The first, adopted after her dismissal from the Court of France by Charles VIII., was a windswept mountain, with the motto, "Perflant altissimo venti." The second, taken after the death of John Castille, and her child by him, was a fruit tree split by lightning.

[206]

This enigmatic device has been variously deciphered, but two contemporary authors agree in interpreting it "Fortuna infortunat fortiter unam," which means "Fortune tries cruelly a woman." Murray's guide gives incorrectly, "Fortune infortune forte une," meaning "Here is a woman strong in fortune or in misfortune."
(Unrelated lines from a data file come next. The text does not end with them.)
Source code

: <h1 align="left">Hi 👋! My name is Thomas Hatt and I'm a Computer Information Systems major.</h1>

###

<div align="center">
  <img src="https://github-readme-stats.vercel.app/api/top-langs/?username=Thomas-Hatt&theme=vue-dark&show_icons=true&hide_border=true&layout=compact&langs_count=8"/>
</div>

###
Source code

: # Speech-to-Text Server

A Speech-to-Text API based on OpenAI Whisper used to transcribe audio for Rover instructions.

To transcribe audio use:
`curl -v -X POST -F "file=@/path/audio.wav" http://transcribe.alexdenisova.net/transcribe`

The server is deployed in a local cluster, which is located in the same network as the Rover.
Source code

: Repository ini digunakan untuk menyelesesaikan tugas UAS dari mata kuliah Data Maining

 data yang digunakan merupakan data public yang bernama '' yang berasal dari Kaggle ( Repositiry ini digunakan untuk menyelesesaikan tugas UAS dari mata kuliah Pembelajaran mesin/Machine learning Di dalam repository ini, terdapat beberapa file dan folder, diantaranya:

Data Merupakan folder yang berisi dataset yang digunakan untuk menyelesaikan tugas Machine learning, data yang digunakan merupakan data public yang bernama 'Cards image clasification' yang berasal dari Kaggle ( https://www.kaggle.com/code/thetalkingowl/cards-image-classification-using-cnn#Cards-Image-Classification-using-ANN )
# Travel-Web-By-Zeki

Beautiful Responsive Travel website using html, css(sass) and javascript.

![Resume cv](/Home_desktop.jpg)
[207] Beaux's "Eglise de Brou," p. 57.

[208]

The fabric, however, does not seem to have suffered as much from the quarrels of the builders, as from the extraordinary failure of the architect to provide efficiently for carrying away the roof water, with the result that heavy rains nearly destroyed the building before even it was finished. Loys had probably forgotten structural soundness in his efforts to satisfy his employer's passion for decorative effect.

[209]

Matthew Arnold's poem, "The Church of Brou," is marred by a number of unnecessary inaccuracies. Philibert was not slain by a boar, he died of pleurisy. Marguerite's Tomb is at the "Crossing East of the Choir," and not in the nave, moreover, the poet seems so uncertain whether the Church is in the mountain or in the valley, that one is led to doubt whether he really knew.

[210] "Description Historique de la belle église et du couvent royal de Brou." Quoted Beaux pp. 126-8.